Algorithms - Introduction to the Basic Concepts
Chapter 2 - Getting Started
Loop Invariant, Case Analysis, Order of GrowthChecking the loop invariant
When analyzing an algorithm using a loop invariant (which consists of the elements originally in positions that have been sorted already) to see if it is correct, we check 3 properties:- Initialization - Loop invariant must be true prior to the first iteration of the loop.
- Maintenance - Must be true before the beginning of a loop, and remain true before the next iteration of the loop.
- Termination - When the loop terminates, the loop invariant must yield correct results that helps shows that the algorithm is correct.
The first two properties helps to shows that the loop of the algorithm is correct. The third properties is a confirmation that the algorithm has worked.
Lets put this into a better understanding now, by using insertion sort.
List given: 4 3 1 2 5 6
Initialization - Since insertion sort starts at the second element, the only part that is in the loop invariant would be the first element '4'. Although trivial, 4 is indeed sorted (1 of 1).
Maintenance -
List of actions:
Start loop: 4 | 3 1 2 5 6
3 is moved to position 0.
4 is shifted to position 1.
End loop.
Current loop: 3 4 | 1 2 5 6
1 is moved to position 0.
4 is shifted to position 2.
3 is shifted to position 1.
end loop.

WORK ORDER 1: Summarize the passage on loop invariants in two sentences.
WORK ORDER 2: Output, word for word, the stretch of the passage on loop invariants from "Algorithms - Introduction" through "using insertion sort.".
Answer using only the passage on loop invariants.

RECORDS:
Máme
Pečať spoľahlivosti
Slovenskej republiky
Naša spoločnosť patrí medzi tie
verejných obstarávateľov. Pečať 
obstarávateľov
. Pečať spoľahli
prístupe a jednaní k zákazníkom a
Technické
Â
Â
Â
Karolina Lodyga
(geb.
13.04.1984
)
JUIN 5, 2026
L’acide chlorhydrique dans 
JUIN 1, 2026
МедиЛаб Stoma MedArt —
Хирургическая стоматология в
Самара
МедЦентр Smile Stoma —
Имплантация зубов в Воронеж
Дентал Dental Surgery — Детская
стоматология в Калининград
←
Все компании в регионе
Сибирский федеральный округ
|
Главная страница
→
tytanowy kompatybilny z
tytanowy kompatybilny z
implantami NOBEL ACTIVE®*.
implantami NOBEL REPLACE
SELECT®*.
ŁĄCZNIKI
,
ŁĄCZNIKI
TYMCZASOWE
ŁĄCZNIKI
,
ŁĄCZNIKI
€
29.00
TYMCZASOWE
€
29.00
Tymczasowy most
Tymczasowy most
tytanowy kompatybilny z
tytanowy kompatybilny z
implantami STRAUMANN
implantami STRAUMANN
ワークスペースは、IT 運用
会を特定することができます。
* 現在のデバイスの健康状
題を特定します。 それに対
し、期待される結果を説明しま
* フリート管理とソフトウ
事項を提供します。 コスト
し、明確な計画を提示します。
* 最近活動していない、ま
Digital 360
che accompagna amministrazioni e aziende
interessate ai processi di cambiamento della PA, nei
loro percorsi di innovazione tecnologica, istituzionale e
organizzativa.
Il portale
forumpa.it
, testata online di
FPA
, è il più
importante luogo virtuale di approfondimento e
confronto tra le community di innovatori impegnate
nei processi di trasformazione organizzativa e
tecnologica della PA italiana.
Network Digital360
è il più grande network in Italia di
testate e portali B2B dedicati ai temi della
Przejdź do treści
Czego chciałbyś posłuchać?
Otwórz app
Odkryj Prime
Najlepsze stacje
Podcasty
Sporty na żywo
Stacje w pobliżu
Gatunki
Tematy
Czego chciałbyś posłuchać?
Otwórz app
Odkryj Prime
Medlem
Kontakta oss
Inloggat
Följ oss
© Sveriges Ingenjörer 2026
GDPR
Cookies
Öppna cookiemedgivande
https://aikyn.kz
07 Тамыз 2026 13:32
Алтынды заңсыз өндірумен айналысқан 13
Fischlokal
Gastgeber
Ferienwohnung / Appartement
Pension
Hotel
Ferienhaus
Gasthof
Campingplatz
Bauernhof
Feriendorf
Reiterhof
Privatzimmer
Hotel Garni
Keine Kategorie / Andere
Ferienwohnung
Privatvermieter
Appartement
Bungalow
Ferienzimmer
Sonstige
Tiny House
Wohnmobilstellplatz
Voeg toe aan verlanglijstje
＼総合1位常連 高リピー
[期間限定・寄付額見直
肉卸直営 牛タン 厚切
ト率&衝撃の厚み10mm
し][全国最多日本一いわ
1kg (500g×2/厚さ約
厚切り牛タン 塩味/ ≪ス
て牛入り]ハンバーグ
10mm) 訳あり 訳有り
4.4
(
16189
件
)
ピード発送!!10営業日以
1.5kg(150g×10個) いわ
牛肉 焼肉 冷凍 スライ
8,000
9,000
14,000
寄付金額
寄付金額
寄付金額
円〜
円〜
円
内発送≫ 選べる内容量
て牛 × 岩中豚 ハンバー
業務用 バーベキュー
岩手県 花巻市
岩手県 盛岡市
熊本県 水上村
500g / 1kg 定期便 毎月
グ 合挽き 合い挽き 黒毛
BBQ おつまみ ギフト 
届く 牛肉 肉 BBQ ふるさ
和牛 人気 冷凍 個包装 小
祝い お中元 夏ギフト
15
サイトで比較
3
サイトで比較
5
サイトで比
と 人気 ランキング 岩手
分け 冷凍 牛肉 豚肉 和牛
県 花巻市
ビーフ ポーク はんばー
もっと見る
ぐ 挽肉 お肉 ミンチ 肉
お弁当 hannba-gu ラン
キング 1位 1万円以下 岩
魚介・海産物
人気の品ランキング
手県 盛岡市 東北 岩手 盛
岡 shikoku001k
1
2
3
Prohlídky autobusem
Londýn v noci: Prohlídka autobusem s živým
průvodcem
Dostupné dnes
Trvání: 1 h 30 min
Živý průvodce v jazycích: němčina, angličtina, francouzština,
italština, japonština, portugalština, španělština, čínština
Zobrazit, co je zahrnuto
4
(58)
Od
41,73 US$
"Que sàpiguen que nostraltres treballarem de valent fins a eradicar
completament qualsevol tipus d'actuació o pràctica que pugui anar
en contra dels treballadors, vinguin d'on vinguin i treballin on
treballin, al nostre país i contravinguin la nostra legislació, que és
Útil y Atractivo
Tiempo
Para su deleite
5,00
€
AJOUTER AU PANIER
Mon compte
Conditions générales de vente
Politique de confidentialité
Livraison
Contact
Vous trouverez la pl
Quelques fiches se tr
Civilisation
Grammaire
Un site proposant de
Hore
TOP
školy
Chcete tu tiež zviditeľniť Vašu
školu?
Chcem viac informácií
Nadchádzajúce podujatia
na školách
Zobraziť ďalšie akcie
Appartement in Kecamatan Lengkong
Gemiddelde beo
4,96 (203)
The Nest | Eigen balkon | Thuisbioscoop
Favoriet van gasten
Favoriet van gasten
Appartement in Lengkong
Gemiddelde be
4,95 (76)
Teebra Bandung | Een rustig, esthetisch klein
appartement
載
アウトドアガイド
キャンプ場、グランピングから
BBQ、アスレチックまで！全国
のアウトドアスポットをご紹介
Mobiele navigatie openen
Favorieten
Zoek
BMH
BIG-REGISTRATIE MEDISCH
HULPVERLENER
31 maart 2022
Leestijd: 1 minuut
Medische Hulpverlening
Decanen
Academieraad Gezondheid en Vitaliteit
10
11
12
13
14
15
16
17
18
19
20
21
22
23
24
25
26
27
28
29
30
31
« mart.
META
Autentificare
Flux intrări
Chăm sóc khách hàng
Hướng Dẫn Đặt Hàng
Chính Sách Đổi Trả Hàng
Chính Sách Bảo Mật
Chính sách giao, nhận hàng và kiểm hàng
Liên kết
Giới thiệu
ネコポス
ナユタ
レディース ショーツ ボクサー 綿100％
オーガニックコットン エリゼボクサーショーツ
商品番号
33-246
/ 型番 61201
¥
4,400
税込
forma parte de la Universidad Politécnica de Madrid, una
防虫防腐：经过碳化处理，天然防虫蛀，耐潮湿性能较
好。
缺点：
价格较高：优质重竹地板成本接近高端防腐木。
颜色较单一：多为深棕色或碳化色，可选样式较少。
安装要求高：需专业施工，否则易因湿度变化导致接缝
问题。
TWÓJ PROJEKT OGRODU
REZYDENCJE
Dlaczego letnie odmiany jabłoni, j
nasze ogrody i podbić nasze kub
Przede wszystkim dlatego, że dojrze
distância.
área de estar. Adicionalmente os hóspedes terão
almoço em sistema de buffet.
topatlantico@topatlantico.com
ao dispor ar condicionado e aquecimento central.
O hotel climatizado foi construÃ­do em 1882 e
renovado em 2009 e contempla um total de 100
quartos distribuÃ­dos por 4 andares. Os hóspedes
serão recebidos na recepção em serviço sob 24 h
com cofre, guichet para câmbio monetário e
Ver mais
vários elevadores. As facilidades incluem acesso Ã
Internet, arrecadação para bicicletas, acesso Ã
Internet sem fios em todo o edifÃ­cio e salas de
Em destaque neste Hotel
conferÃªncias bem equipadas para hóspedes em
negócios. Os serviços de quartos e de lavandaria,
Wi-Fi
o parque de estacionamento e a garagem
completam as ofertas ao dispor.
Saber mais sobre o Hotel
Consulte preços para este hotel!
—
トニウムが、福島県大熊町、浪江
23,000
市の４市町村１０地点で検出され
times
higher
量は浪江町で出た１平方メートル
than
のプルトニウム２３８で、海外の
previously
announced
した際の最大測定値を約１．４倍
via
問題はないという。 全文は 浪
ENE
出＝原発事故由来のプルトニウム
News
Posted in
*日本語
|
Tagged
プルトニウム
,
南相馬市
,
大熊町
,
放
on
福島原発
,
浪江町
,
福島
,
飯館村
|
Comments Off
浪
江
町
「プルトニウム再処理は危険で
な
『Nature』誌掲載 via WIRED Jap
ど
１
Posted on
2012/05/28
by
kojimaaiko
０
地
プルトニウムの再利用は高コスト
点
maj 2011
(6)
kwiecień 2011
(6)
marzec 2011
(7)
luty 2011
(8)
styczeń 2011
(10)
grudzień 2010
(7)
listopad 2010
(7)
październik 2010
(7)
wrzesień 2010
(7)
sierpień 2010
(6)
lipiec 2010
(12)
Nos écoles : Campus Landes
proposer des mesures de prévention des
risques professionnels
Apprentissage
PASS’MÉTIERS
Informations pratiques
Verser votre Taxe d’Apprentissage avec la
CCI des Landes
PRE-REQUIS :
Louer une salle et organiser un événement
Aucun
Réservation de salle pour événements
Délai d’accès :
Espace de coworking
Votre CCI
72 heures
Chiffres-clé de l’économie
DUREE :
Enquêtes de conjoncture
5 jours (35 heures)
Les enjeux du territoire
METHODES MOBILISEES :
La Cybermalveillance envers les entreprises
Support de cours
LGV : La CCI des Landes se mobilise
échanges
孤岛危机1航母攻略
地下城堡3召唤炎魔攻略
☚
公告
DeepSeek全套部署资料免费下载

RESPONSE 1: To check whether an algorithm is correct using a loop invariant, three properties are examined: initialization, maintenance, and termination. The first two show that the loop is correct and the third confirms that the algorithm has worked, which the passage then illustrates with insertion sort on the list 4 3 1 2 5 6, beginning with the trivially sorted first element '4'.

RESPONSE 2:
Algorithms - Introduction to the Basic Concepts
Chapter 2 - Getting Started
Loop Invariant, Case Analysis, Order of GrowthChecking the loop invariant
When analyzing an algorithm using a loop invariant (which consists of the elements originally in positions that have been sorted already) to see if it is correct, we check 3 properties:- Initialization - Loop invariant must be true prior to the first iteration of the loop.
- Maintenance - Must be true before the beginning of a loop, and remain true before the next iteration of the loop.
- Termination - When the loop terminates, the loop invariant must yield correct results that helps shows that the algorithm is correct.
The first two properties helps to shows that the loop of the algorithm is correct. The third properties is a confirmation that the algorithm has worked.
Lets put this into a better understanding now, by using insertion sort.